Stop the Clock Curry!

Now I have no idea what this name means, but its a curry recipe that my boyfriends mom gave to me and I love it!  I believe the original recipe is from USA Today (Stop The Clock Recipe) , but what I really like about this dish is that it offers a lot of flexibility as far as ingredients are concerned. It's a really nice way to use up vegetables you might have lying around in the fridge. The original recipe uses spinach and 8 oz of tomato sauce, but I used kale and left over spaghetti sauce because that is what I had on hand. I also love spicy food, so I tend to kick it up a bit. I would say the basic ingredients you would need are curry powder or paste, chickpeas, and a sauce that is tomato based. Oh don't forget the couscous or rice to eat with it!

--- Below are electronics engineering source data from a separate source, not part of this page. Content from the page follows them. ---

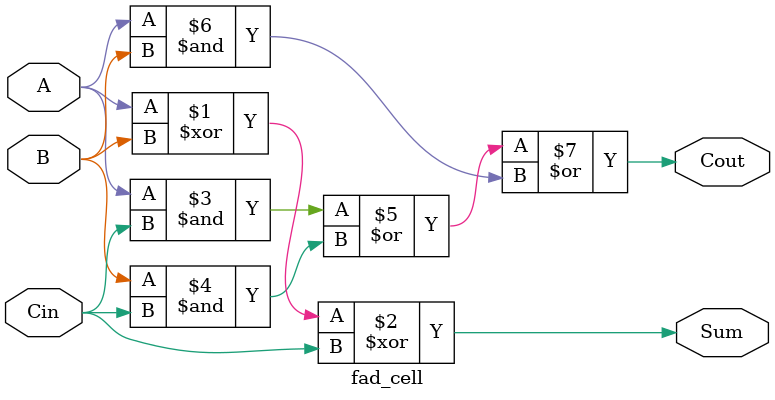
<source format=v>
module fad_cell(input A, B, Cin, output Sum, Cout);
   assign Sum = A^B^Cin;
   initial begin $monitor("%b,%b,%b = %b", A, B, Cin); end
   assign Cout = A & Cin | B & Cin | A & B;
endmodule // fad_cell


</source>
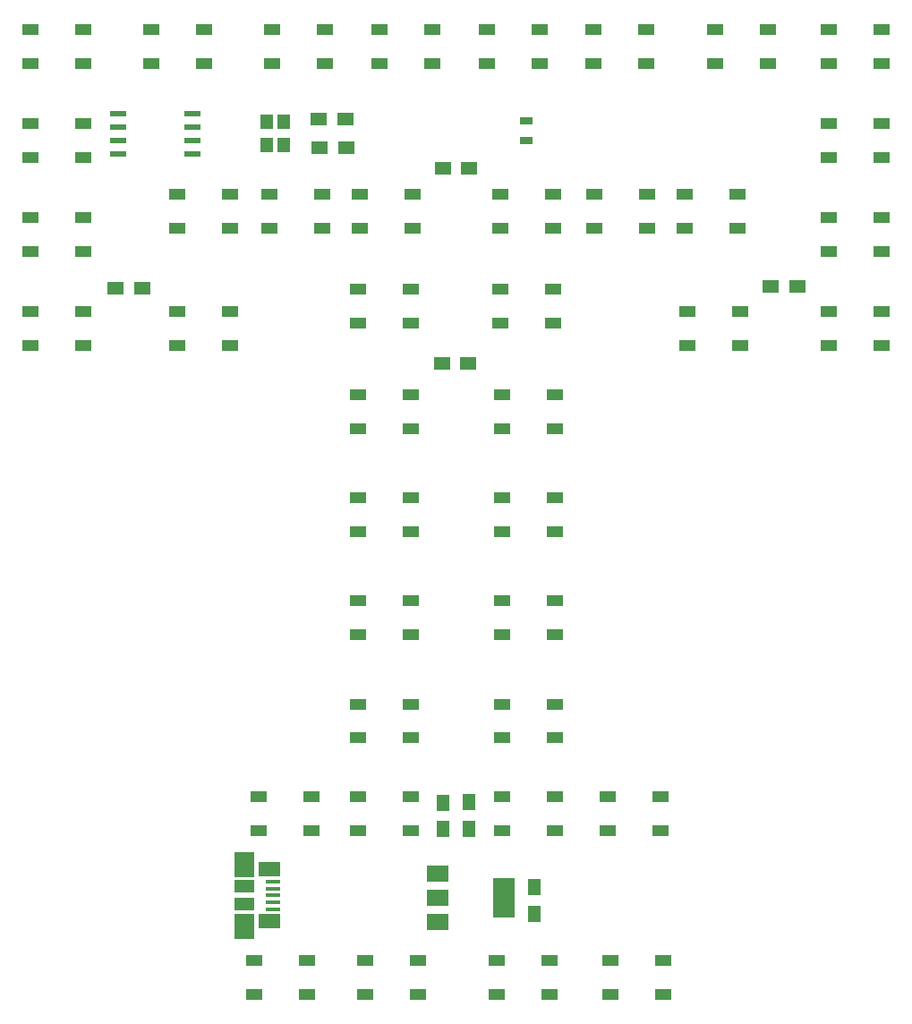
<source format=gbr>
G04 #@! TF.GenerationSoftware,KiCad,Pcbnew,(5.0.0)*
G04 #@! TF.CreationDate,2020-02-18T19:26:41-05:00*
G04 #@! TF.ProjectId,WS2812B Tiny T,575332383132422054696E7920542E6B,rev?*
G04 #@! TF.SameCoordinates,Original*
G04 #@! TF.FileFunction,Paste,Top*
G04 #@! TF.FilePolarity,Positive*
%FSLAX46Y46*%
G04 Gerber Fmt 4.6, Leading zero omitted, Abs format (unit mm)*
G04 Created by KiCad (PCBNEW (5.0.0)) date 02/18/20 19:26:41*
%MOMM*%
%LPD*%
G01*
G04 APERTURE LIST*
%ADD10R,1.600000X1.000000*%
%ADD11R,1.500000X1.250000*%
%ADD12R,1.250000X1.500000*%
%ADD13R,1.300000X0.700000*%
%ADD14R,1.550000X0.600000*%
%ADD15R,1.150000X1.400000*%
%ADD16R,2.100000X1.475000*%
%ADD17R,1.900000X1.175000*%
%ADD18R,1.900000X2.375000*%
%ADD19R,1.380000X0.450000*%
%ADD20R,2.000000X1.500000*%
%ADD21R,2.000000X3.800000*%
G04 APERTURE END LIST*
D10*
G04 #@! TO.C,U1*
X87162000Y-85712500D03*
X87162000Y-88912500D03*
X92162000Y-85712500D03*
X92162000Y-88912500D03*
G04 #@! TD*
G04 #@! TO.C,U2*
X92162000Y-80022500D03*
X92162000Y-76822500D03*
X87162000Y-80022500D03*
X87162000Y-76822500D03*
G04 #@! TD*
G04 #@! TO.C,U3*
X87162000Y-67932500D03*
X87162000Y-71132500D03*
X92162000Y-67932500D03*
X92162000Y-71132500D03*
G04 #@! TD*
G04 #@! TO.C,U4*
X92162000Y-62242500D03*
X92162000Y-59042500D03*
X87162000Y-62242500D03*
X87162000Y-59042500D03*
G04 #@! TD*
G04 #@! TO.C,U5*
X98592000Y-59042500D03*
X98592000Y-62242500D03*
X103592000Y-59042500D03*
X103592000Y-62242500D03*
G04 #@! TD*
G04 #@! TO.C,U6*
X115022000Y-62242500D03*
X115022000Y-59042500D03*
X110022000Y-62242500D03*
X110022000Y-59042500D03*
G04 #@! TD*
G04 #@! TO.C,U7*
X120182000Y-59042500D03*
X120182000Y-62242500D03*
X125182000Y-59042500D03*
X125182000Y-62242500D03*
G04 #@! TD*
G04 #@! TO.C,U8*
X135342000Y-62242500D03*
X135342000Y-59042500D03*
X130342000Y-62242500D03*
X130342000Y-59042500D03*
G04 #@! TD*
G04 #@! TO.C,U9*
X140462000Y-59042500D03*
X140462000Y-62242500D03*
X145462000Y-59042500D03*
X145462000Y-62242500D03*
G04 #@! TD*
G04 #@! TO.C,U10*
X156932000Y-62242500D03*
X156932000Y-59042500D03*
X151932000Y-62242500D03*
X151932000Y-59042500D03*
G04 #@! TD*
G04 #@! TO.C,U11*
X162727000Y-59042500D03*
X162727000Y-62242500D03*
X167727000Y-59042500D03*
X167727000Y-62242500D03*
G04 #@! TD*
G04 #@! TO.C,U12*
X167727000Y-71132500D03*
X167727000Y-67932500D03*
X162727000Y-71132500D03*
X162727000Y-67932500D03*
G04 #@! TD*
G04 #@! TO.C,U13*
X162727000Y-76822500D03*
X162727000Y-80022500D03*
X167727000Y-76822500D03*
X167727000Y-80022500D03*
G04 #@! TD*
G04 #@! TO.C,U15*
X154301000Y-88912500D03*
X154301000Y-85712500D03*
X149301000Y-88912500D03*
X149301000Y-85712500D03*
G04 #@! TD*
G04 #@! TO.C,U16*
X149098000Y-74622500D03*
X149098000Y-77822500D03*
X154098000Y-74622500D03*
X154098000Y-77822500D03*
G04 #@! TD*
G04 #@! TO.C,U17*
X145502000Y-77822500D03*
X145502000Y-74622500D03*
X140502000Y-77822500D03*
X140502000Y-74622500D03*
G04 #@! TD*
G04 #@! TO.C,U18*
X131612000Y-74622500D03*
X131612000Y-77822500D03*
X136612000Y-74622500D03*
X136612000Y-77822500D03*
G04 #@! TD*
G04 #@! TO.C,U19*
X136612000Y-86822500D03*
X136612000Y-83622500D03*
X131612000Y-86822500D03*
X131612000Y-83622500D03*
G04 #@! TD*
G04 #@! TO.C,U20*
X131812000Y-93622500D03*
X131812000Y-96822500D03*
X136812000Y-93622500D03*
X136812000Y-96822500D03*
G04 #@! TD*
G04 #@! TO.C,U21*
X131812000Y-103372500D03*
X131812000Y-106572500D03*
X136812000Y-103372500D03*
X136812000Y-106572500D03*
G04 #@! TD*
G04 #@! TO.C,U22*
X136812000Y-116322500D03*
X136812000Y-113122500D03*
X131812000Y-116322500D03*
X131812000Y-113122500D03*
G04 #@! TD*
G04 #@! TO.C,U23*
X131812000Y-122872500D03*
X131812000Y-126072500D03*
X136812000Y-122872500D03*
X136812000Y-126072500D03*
G04 #@! TD*
G04 #@! TO.C,U24*
X136812000Y-134822500D03*
X136812000Y-131622500D03*
X131812000Y-134822500D03*
X131812000Y-131622500D03*
G04 #@! TD*
G04 #@! TO.C,U25*
X141772000Y-131622500D03*
X141772000Y-134822500D03*
X146772000Y-131622500D03*
X146772000Y-134822500D03*
G04 #@! TD*
G04 #@! TO.C,U26*
X147062000Y-150322500D03*
X147062000Y-147122500D03*
X142062000Y-150322500D03*
X142062000Y-147122500D03*
G04 #@! TD*
G04 #@! TO.C,U27*
X131312000Y-147122500D03*
X131312000Y-150322500D03*
X136312000Y-147122500D03*
X136312000Y-150322500D03*
G04 #@! TD*
G04 #@! TO.C,U28*
X123812000Y-150322500D03*
X123812000Y-147122500D03*
X118812000Y-150322500D03*
X118812000Y-147122500D03*
G04 #@! TD*
G04 #@! TO.C,U29*
X108312000Y-147122500D03*
X108312000Y-150322500D03*
X113312000Y-147122500D03*
X113312000Y-150322500D03*
G04 #@! TD*
G04 #@! TO.C,U30*
X113812000Y-134822500D03*
X113812000Y-131622500D03*
X108812000Y-134822500D03*
X108812000Y-131622500D03*
G04 #@! TD*
G04 #@! TO.C,U31*
X118142000Y-131622500D03*
X118142000Y-134822500D03*
X123142000Y-131622500D03*
X123142000Y-134822500D03*
G04 #@! TD*
G04 #@! TO.C,U32*
X123142000Y-126072500D03*
X123142000Y-122872500D03*
X118142000Y-126072500D03*
X118142000Y-122872500D03*
G04 #@! TD*
G04 #@! TO.C,U33*
X118142000Y-113122500D03*
X118142000Y-116322500D03*
X123142000Y-113122500D03*
X123142000Y-116322500D03*
G04 #@! TD*
G04 #@! TO.C,U34*
X123142000Y-106572500D03*
X123142000Y-103372500D03*
X118142000Y-106572500D03*
X118142000Y-103372500D03*
G04 #@! TD*
G04 #@! TO.C,U35*
X118142000Y-93622500D03*
X118142000Y-96822500D03*
X123142000Y-93622500D03*
X123142000Y-96822500D03*
G04 #@! TD*
G04 #@! TO.C,U36*
X123142000Y-86822500D03*
X123142000Y-83622500D03*
X118142000Y-86822500D03*
X118142000Y-83622500D03*
G04 #@! TD*
G04 #@! TO.C,U37*
X118312000Y-74622500D03*
X118312000Y-77822500D03*
X123312000Y-74622500D03*
X123312000Y-77822500D03*
G04 #@! TD*
G04 #@! TO.C,U38*
X114812000Y-77822500D03*
X114812000Y-74622500D03*
X109812000Y-77822500D03*
X109812000Y-74622500D03*
G04 #@! TD*
G04 #@! TO.C,U39*
X101062000Y-74622500D03*
X101062000Y-77822500D03*
X106062000Y-74622500D03*
X106062000Y-77822500D03*
G04 #@! TD*
G04 #@! TO.C,U14*
X162687000Y-85712500D03*
X162687000Y-88912500D03*
X167687000Y-85712500D03*
X167687000Y-88912500D03*
G04 #@! TD*
D11*
G04 #@! TO.C,C1*
X114554000Y-70231000D03*
X117054000Y-70231000D03*
G04 #@! TD*
G04 #@! TO.C,C2*
X116990500Y-67564000D03*
X114490500Y-67564000D03*
G04 #@! TD*
D12*
G04 #@! TO.C,C3*
X134874000Y-140195500D03*
X134874000Y-142695500D03*
G04 #@! TD*
D11*
G04 #@! TO.C,C4*
X128687000Y-72174100D03*
X126187000Y-72174100D03*
G04 #@! TD*
G04 #@! TO.C,C5*
X97770000Y-83553300D03*
X95270000Y-83553300D03*
G04 #@! TD*
G04 #@! TO.C,C6*
X128626000Y-90614500D03*
X126126000Y-90614500D03*
G04 #@! TD*
G04 #@! TO.C,C7*
X157246000Y-83400900D03*
X159746000Y-83400900D03*
G04 #@! TD*
D12*
G04 #@! TO.C,C8*
X126187000Y-134688500D03*
X126187000Y-132188500D03*
G04 #@! TD*
G04 #@! TO.C,C9*
X128701000Y-132169500D03*
X128701000Y-134669500D03*
G04 #@! TD*
D10*
G04 #@! TO.C,U40*
X101062000Y-85722500D03*
X101062000Y-88922500D03*
X106062000Y-85722500D03*
X106062000Y-88922500D03*
G04 #@! TD*
D13*
G04 #@! TO.C,R1*
X134112000Y-69603700D03*
X134112000Y-67703700D03*
G04 #@! TD*
D14*
G04 #@! TO.C,MCU1*
X102489000Y-70866000D03*
X102489000Y-69596000D03*
X102489000Y-68326000D03*
X102489000Y-67056000D03*
X95489000Y-67056000D03*
X95489000Y-68326000D03*
X95489000Y-69596000D03*
X95489000Y-70861000D03*
G04 #@! TD*
D15*
G04 #@! TO.C,Y1*
X109537500Y-70018000D03*
X109537500Y-67818000D03*
X111137500Y-67818000D03*
X111137500Y-70018000D03*
G04 #@! TD*
D16*
G04 #@! TO.C,USB1*
X109750000Y-143425000D03*
D17*
X107450000Y-141800000D03*
D18*
X107450000Y-138050000D03*
X107450000Y-143875000D03*
D17*
X107450000Y-140125000D03*
D16*
X109750000Y-138500000D03*
D19*
X110110000Y-139662500D03*
X110110000Y-140312500D03*
X110110000Y-140962500D03*
X110110000Y-141612500D03*
X110110000Y-142262500D03*
G04 #@! TD*
D20*
G04 #@! TO.C,U41*
X125700000Y-138911500D03*
X125700000Y-143511500D03*
X125700000Y-141211500D03*
D21*
X132000000Y-141211500D03*
G04 #@! TD*
M02*

</source>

So what exactly is a curry?  It turns out curry is a pretty ambigous term developed by Western civilization that describes a group of spices that flavors meat or vegetables. The type of spices depends on the type of cuisine it originates from, generally Indian, Caribbean, or Southeast Asian.  Curry can be wet as in a sauce or dry, where the meat and vegetables are cooked so the liquids evaporate.  If you buy a curry powder, it will generally be comprised of coriander, turmeric, red pepper, cumin and fenugreek (which has a bitter flavor).  Fenugreek is also commonly found in Five Spice mixtures. Cardamom, ginger, clove, cinnamon, and  black pepper are also common ingredients found in a curry powder.  A curry paste is used generally in Thai food (and also the group of foods at the supermarket you will find it under.) Curry paste generally has a fish component added with it. For this recipe, I find either will work.


Servings:  4            Time: 20 - 30 minutes

Ingredients:
  • 1 tb of Olive or Vegetable Oil
  • 2 Cloves of Garlic, minced
  • 1/2 a Yellow Onion, diced
  • 2 tsps of fresh Ginger, minced
  • 1 tb of Curry Powder (or paste)
  • 2 tsps of Red Pepper Flakes
  • 2 stalks of Celery, diced
  • 2 Carrots, julienned or diced
  • 1 Roma Tomato diced
  • 1-2 Kale Leaves, with stalks removed and chopped
  • 1/2 cup of Corn Kernels, fresh or frozen
  • 1 Bell Pepper, cut in slices (I used half a green, half an orange)
  • 1 15 oz can of Chickpeas
  • 1 8 oz can of Tomato Sauce, or about 1/4 of a jar of Spaghetti Sauce
  • 1 cup of Water or Vegetable Broth
  • 1 tb of Cumin
  • 1-2 tsps of Garam Masala (optional)
  • Cooked Couscous (follow Box instructions)
Steps:
1.) Over medium heat, combine the oil, garlic,onion, ginger, curry, and red pepper flakes in a saucepan or large skillet. Saute 4-5 minutes or until onions and garlic are translucent.


2.) Add the remaining vegetables and saute for another 4 minutes or so until they start to sweat.


3.) Add in the tomato sauce, chickpeas, water, and remaining spices. Simmer for approximately 10 minutes.


4.) Spoon the mixture over cooked couscous, and you are done!